>> start Input for this task

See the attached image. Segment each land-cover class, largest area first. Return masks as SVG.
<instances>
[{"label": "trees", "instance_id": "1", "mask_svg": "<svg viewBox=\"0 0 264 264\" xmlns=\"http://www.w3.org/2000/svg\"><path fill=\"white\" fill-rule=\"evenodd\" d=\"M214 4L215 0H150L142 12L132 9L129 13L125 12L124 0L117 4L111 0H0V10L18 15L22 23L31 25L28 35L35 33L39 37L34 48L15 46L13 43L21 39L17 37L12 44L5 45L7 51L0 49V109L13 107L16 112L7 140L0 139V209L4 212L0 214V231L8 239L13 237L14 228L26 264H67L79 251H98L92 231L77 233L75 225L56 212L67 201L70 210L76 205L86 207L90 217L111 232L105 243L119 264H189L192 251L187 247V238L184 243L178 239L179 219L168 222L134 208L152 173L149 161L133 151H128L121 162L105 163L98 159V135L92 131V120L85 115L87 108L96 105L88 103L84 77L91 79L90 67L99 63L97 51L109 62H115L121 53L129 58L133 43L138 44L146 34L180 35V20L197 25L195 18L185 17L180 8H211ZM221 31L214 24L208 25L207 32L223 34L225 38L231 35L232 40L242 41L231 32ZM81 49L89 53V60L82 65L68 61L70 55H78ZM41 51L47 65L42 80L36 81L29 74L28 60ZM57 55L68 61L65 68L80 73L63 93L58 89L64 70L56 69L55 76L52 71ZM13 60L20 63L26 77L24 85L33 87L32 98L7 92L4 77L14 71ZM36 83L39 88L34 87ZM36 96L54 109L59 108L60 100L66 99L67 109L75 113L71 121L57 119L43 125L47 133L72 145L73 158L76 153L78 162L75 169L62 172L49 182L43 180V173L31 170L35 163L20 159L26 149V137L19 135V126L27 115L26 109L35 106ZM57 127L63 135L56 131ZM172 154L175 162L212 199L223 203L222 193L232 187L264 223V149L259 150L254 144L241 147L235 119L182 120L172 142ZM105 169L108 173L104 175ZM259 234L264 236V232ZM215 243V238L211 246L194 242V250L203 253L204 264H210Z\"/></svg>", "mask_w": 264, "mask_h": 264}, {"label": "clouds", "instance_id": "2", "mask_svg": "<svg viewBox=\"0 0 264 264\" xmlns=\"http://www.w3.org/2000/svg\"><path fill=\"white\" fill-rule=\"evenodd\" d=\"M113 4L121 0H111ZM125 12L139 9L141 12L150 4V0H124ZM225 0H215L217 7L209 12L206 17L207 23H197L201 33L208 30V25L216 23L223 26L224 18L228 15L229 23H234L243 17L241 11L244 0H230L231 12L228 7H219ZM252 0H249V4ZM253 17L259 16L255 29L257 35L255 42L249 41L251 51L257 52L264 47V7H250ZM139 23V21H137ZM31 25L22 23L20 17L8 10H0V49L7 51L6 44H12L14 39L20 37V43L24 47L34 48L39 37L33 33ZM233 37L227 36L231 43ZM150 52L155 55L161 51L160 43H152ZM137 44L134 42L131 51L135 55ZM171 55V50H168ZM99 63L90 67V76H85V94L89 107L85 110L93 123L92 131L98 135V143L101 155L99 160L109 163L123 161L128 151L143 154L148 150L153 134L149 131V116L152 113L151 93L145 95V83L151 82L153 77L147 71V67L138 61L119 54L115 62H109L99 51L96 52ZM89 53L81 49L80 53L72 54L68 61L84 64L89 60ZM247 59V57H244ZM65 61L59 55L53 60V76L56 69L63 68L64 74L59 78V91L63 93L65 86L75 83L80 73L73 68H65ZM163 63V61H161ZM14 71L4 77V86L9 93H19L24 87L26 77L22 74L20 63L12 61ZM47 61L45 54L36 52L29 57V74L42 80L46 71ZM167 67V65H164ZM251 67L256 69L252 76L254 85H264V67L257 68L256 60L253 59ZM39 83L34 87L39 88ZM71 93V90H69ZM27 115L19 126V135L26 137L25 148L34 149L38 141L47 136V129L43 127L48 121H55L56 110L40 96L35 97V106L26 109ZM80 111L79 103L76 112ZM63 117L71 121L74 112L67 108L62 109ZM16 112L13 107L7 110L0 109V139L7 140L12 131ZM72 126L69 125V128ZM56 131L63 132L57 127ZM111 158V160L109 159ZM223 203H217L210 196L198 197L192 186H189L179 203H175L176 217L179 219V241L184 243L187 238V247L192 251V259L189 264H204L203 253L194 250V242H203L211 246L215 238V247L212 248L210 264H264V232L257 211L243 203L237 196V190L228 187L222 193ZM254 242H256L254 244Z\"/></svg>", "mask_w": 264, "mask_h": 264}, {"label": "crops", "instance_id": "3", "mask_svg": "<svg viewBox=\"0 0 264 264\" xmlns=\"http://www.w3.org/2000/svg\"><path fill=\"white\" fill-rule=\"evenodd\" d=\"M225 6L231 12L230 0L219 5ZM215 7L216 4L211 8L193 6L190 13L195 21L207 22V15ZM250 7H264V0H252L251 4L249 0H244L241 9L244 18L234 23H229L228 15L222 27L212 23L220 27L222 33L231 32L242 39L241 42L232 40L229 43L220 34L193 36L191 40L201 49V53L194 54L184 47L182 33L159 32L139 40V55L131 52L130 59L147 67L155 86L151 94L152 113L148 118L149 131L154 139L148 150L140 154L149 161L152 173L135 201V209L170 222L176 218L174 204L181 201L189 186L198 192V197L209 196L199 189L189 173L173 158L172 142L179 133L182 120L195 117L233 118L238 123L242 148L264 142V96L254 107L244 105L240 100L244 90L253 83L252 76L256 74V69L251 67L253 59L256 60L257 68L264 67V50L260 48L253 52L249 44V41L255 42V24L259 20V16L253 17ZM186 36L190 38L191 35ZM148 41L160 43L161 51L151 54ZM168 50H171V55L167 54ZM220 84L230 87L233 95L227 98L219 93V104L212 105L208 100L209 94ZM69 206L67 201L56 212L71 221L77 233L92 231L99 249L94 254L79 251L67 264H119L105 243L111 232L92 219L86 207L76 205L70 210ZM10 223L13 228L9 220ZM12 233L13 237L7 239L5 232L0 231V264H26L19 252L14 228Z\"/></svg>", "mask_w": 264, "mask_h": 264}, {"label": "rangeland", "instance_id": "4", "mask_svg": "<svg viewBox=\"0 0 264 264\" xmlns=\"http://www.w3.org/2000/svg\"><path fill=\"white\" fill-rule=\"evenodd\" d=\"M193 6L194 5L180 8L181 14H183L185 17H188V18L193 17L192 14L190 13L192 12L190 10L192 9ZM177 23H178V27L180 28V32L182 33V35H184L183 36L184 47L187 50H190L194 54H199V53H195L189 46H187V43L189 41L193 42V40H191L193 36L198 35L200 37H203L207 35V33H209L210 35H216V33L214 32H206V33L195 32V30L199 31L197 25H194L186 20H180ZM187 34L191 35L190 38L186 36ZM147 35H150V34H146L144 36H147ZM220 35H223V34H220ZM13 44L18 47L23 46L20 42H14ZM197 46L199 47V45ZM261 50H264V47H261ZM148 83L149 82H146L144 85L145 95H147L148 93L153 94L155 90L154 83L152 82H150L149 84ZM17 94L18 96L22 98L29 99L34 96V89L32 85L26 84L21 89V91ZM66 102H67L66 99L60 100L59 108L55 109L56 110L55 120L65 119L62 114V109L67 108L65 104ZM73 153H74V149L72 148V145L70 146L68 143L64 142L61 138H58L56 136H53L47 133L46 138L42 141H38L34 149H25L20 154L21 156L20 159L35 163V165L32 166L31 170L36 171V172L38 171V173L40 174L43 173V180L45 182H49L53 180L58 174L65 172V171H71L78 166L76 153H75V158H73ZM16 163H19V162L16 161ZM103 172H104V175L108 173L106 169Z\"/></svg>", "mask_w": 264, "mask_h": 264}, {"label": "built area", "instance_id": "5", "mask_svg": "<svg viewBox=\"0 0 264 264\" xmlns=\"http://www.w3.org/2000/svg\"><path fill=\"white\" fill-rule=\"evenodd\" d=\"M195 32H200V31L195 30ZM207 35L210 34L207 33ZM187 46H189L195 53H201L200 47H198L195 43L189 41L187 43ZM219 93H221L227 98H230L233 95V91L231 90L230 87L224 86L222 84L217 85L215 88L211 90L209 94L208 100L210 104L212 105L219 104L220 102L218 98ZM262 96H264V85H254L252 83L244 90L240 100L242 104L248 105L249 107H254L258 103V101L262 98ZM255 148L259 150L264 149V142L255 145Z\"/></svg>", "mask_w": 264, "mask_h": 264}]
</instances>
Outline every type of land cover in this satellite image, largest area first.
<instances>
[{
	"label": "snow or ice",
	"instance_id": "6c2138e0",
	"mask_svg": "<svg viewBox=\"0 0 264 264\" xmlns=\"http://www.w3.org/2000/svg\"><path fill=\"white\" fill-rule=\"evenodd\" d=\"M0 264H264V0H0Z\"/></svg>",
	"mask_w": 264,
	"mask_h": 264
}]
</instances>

>> end Input for this task

= Given task =
Return every line of the entries above that contains the string "cover", treating uppercase and lowercase letters as distinct.

= Answer for this exercise =
See the attached image. Segment each land-cover class, largest area first. Return masks as SVG.
Outline every type of land cover in this satellite image, largest area first.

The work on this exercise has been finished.